▸ INSTRUCTIONS FOR THE TASK: All lines from the one containing "换手率, 20/04/23: 3.61 -> 2" to the end of the entries below should be output exactly as they appear. No other lines should be output.

▸ DATASET EXTRACT:
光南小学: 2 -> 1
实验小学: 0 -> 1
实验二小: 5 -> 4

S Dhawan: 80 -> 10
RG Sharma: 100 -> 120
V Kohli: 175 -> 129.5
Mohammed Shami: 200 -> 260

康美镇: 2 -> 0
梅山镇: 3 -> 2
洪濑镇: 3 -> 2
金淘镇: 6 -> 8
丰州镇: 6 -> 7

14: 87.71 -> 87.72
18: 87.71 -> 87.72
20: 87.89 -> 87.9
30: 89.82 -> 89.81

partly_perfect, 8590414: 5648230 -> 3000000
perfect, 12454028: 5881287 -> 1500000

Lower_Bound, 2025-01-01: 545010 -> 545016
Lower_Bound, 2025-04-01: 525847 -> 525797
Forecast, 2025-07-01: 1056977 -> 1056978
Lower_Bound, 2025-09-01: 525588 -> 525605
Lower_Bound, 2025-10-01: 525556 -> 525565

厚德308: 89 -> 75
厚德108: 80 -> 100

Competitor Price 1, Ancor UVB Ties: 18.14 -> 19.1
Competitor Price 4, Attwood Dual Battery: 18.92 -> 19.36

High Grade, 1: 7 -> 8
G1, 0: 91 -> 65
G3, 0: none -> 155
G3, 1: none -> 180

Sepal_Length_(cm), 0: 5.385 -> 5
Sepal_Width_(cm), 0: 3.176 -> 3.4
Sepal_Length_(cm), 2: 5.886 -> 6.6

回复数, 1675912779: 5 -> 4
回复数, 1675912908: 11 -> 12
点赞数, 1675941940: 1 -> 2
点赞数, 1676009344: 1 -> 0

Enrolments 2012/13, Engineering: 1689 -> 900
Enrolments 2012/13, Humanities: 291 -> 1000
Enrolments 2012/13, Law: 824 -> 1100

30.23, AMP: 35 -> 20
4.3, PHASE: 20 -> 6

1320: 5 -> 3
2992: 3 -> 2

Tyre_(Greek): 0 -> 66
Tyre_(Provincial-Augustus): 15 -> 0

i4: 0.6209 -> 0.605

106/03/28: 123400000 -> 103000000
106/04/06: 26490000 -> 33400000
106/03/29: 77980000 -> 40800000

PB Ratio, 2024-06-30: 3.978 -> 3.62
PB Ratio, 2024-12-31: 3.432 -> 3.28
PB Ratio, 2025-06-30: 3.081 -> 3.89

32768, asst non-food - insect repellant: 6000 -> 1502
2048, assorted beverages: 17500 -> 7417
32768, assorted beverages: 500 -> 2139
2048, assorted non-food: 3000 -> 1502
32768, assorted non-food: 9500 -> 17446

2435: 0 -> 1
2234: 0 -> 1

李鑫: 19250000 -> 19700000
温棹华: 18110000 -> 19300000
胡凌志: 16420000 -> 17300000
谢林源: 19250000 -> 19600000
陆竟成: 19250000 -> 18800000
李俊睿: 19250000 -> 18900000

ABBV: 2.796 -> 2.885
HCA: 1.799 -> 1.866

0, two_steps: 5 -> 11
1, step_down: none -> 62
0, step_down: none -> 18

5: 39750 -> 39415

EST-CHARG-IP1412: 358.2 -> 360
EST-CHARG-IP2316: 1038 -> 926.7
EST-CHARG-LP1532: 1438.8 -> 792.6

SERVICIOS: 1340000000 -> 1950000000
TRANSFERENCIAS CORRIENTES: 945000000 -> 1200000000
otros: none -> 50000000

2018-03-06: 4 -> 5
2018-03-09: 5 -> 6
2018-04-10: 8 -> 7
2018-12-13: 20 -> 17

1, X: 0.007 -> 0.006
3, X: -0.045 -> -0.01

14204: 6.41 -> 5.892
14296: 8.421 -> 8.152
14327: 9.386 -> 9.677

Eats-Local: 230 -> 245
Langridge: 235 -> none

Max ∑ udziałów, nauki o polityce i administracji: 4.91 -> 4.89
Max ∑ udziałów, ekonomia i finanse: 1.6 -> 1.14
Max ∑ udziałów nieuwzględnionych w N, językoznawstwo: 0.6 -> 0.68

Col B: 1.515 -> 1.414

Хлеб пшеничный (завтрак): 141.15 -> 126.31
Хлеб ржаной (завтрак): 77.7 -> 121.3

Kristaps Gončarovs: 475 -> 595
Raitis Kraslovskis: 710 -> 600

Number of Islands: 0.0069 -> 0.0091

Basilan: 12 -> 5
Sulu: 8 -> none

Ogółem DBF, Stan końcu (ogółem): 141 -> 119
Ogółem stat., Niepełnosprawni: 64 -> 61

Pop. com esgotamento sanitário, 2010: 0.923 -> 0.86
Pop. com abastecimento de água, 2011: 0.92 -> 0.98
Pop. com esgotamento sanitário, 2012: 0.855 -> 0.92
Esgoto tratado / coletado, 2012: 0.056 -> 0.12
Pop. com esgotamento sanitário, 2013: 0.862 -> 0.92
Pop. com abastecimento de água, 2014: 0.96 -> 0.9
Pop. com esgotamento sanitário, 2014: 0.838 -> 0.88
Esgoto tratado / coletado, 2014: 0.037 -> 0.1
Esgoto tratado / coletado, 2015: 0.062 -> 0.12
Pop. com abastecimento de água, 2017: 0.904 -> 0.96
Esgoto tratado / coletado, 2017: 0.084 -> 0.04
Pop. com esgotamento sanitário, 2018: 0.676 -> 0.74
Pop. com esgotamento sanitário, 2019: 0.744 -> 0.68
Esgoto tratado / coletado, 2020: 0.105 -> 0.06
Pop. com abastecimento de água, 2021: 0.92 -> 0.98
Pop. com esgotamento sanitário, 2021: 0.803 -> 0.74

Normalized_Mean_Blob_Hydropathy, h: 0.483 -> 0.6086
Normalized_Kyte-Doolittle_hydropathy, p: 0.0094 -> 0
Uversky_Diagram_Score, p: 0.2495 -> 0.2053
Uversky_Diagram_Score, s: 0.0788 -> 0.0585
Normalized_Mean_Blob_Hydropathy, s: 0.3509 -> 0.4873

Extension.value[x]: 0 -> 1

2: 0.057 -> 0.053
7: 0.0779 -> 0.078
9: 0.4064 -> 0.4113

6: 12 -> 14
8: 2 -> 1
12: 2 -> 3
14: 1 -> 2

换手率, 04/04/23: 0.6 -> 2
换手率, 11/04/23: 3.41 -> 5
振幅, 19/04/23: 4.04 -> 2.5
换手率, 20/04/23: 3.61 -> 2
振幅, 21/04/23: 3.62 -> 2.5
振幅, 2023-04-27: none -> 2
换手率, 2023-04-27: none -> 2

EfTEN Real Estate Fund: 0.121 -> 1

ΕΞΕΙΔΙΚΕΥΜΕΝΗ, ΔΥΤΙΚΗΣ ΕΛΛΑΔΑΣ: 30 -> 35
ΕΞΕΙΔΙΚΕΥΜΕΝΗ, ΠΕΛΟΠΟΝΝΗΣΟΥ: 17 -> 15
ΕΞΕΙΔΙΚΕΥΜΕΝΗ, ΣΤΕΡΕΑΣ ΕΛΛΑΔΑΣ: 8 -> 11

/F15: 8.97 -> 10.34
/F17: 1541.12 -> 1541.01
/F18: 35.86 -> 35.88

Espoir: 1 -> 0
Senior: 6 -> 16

▸ EXERCISE OUTPUT:
换手率, 20/04/23: 3.61 -> 2
振幅, 21/04/23: 3.62 -> 2.5
振幅, 2023-04-27: none -> 2
换手率, 2023-04-27: none -> 2

EfTEN Real Estate Fund: 0.121 -> 1

ΕΞΕΙΔΙΚΕΥΜΕΝΗ, ΔΥΤΙΚΗΣ ΕΛΛΑΔΑΣ: 30 -> 35
ΕΞΕΙΔΙΚΕΥΜΕΝΗ, ΠΕΛΟΠΟΝΝΗΣΟΥ: 17 -> 15
ΕΞΕΙΔΙΚΕΥΜΕΝΗ, ΣΤΕΡΕΑΣ ΕΛΛΑΔΑΣ: 8 -> 11

/F15: 8.97 -> 10.34
/F17: 1541.12 -> 1541.01
/F18: 35.86 -> 35.88

Espoir: 1 -> 0
Senior: 6 -> 16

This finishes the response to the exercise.